As a bilateral amputee, (Ret.) Col. Gregory Gadson has continued to serve his country, starred in a Hollywood movie and won two Super Bowl rings. Here he tells us how.
Only a year after Gadson was wounded, he began biking again, letting his arms do the work. Here he rides by the Capitol Building in 2010.
Courtesy of Gregory Gadson
“It’s a slow-motion event, at least in your mind, when you go through something like this,” says Gadson. “I remember being ejected, hitting the ground and coming to a rolling stop. Then it was back to real motion and I was like, ‘I don’t know why I’m on my back and I can’t move.’ And then I just said, ‘God, I don’t want to die in this country.’”
From the ages of 8 to 18, for half his young lifetime, Greg Gadson looked forward to the day he would become a professional football player. After a running start in the third grade, he became an all-star linebacker at Indian River High School in Chesapeake, Virginia, as well as captain of the state all-star team. It looked like he was on his way to the pros. After he paid his dues in Division I college football, of course.
Then reality hit hard. “I had one Division I scholarship offer and that was recanted,” says Gadson. “I was just devastated. They thought I was too small – or too something.” But that was before he met a recruiter from the United States Military Academy at West Point who was scouting a teammate, and Gadson’s coach told the recruiter to take a look at his star linebacker, too. The two players visited West Point and Gadson approached the Army coach.
“I basically asked him, ‘Do you play Division I here?’” Gadson recalls. “When he said yes, I was like, ‘Then this is where I’m coming.’ I didn’t know anything about West Point, but I learned enough on the visit to know I wasn’t going to be a pro because when I graduated, I was going into the Army. So I went there with a chip on my shoulder because I wanted to prove to the world I was good.”

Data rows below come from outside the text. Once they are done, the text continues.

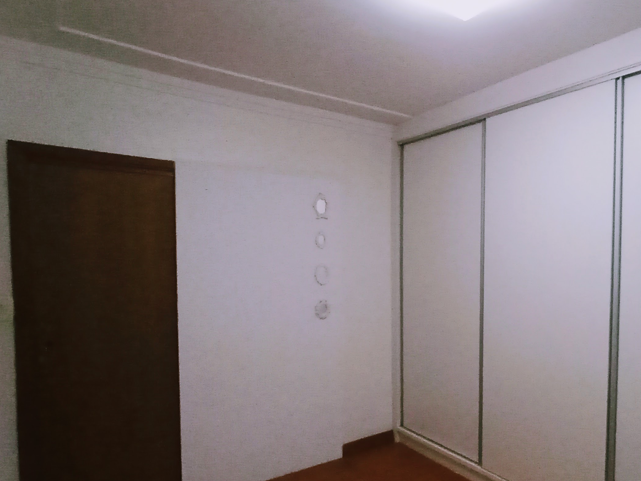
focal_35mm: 25
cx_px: 463
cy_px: 276
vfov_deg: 54.7
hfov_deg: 66.0
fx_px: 463
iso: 1282
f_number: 2.2
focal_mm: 1.65
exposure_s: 1/15
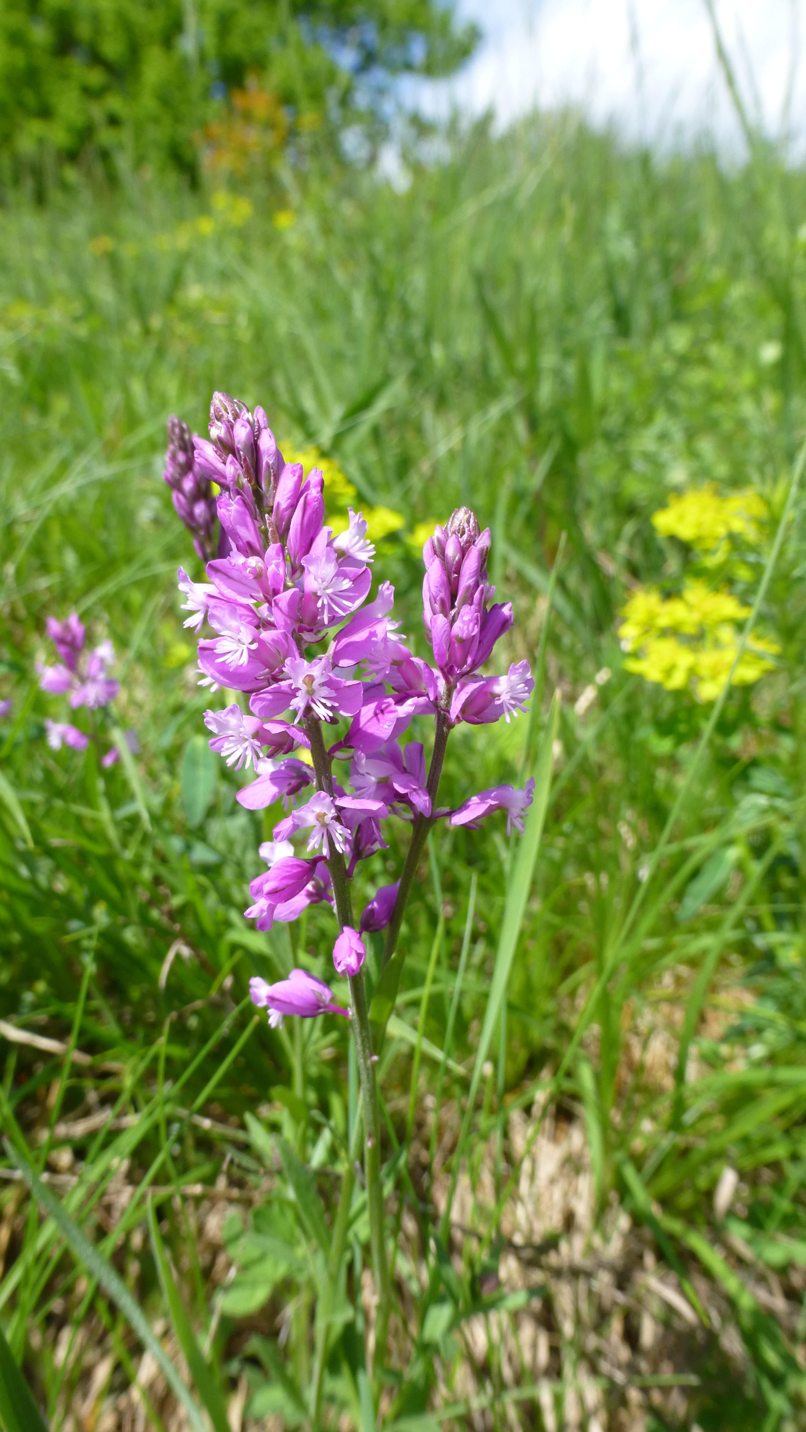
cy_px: 730
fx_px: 1026
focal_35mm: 27
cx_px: 331
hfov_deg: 42.7
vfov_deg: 69.9
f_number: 4
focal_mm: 4.3
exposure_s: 1/500
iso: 100
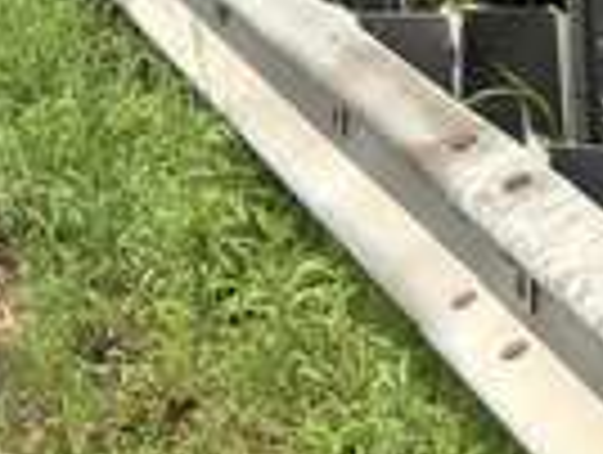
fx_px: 2914
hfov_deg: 10.0
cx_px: -963
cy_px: -530
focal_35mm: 167
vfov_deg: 8.4
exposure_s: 1/2703
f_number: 1.8
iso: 20
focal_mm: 4
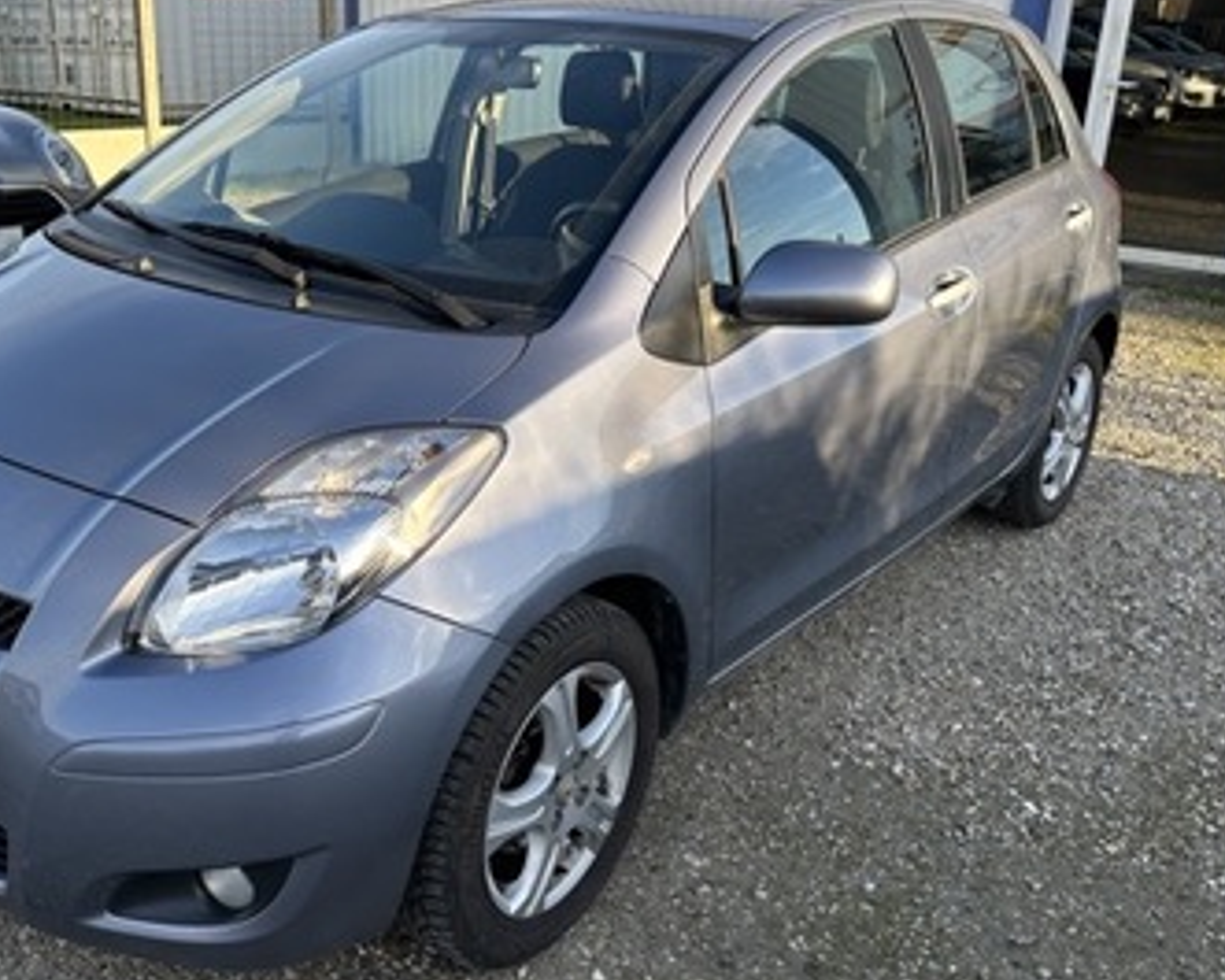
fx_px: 1233
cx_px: 452
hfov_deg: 52.2
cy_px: 473
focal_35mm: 34
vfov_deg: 43.4
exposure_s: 1/903
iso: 80
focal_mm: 6.86
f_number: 1.78
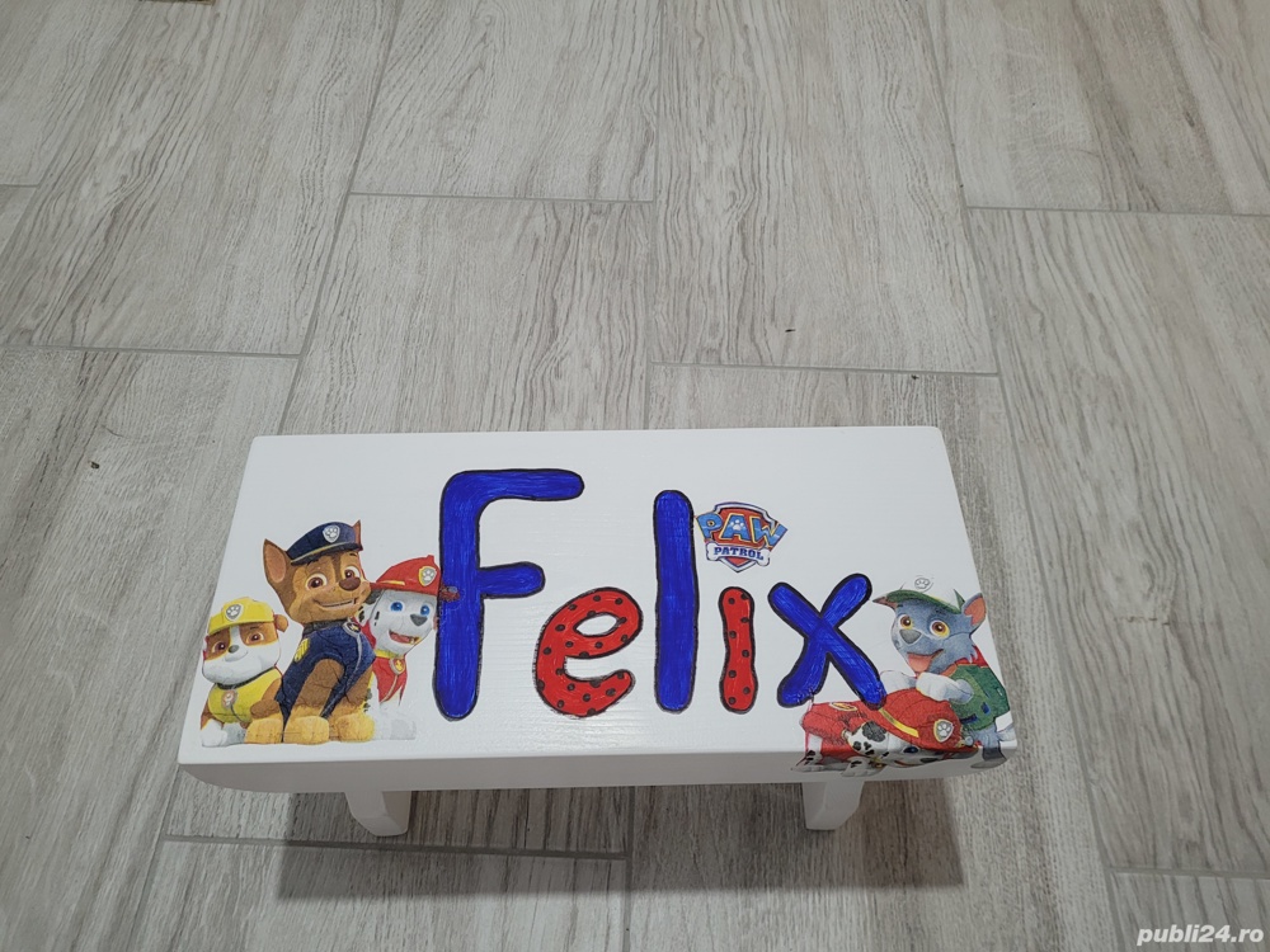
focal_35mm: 26
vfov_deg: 53.1
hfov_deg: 67.3
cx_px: 635
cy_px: 476
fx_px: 954
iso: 250
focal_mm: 5.4
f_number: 1.8
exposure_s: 1/50
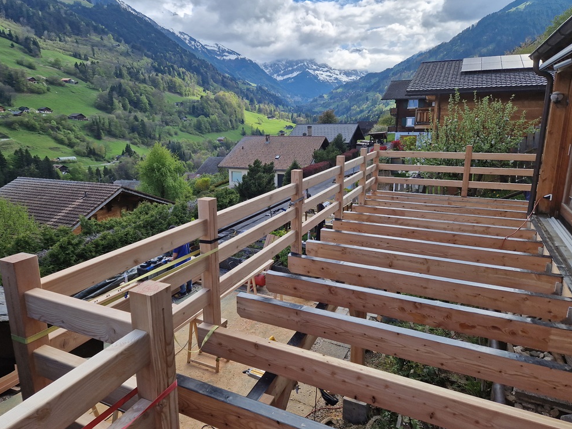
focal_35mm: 24
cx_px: 277
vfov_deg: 56.8
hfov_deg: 71.6
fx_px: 397
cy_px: 218
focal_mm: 5.4
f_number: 1.8
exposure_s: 1/860
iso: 50
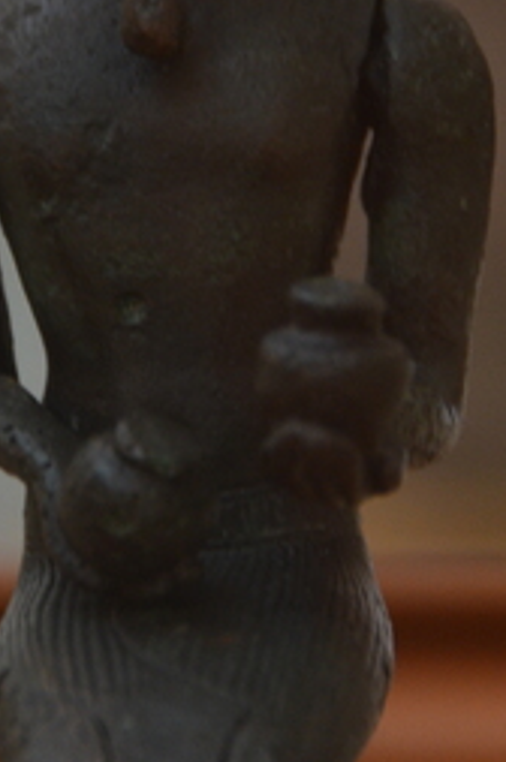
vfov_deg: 3.1
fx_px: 14142
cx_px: 163
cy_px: 81
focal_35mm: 669
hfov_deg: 2.0
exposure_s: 1/25
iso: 1000
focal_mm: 170
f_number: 5.6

And he was. Gadson lettered all four years, started in two and a half seasons, and led his team in tackles behind the line of scrimmage in his junior and senior years. Just before graduation, he won the Army Athletic Leadership Award. In the back of his mind, he considered becoming a high school teacher so he could stay close to football as a coach. Then he began his requisite five years of service in the United States Army.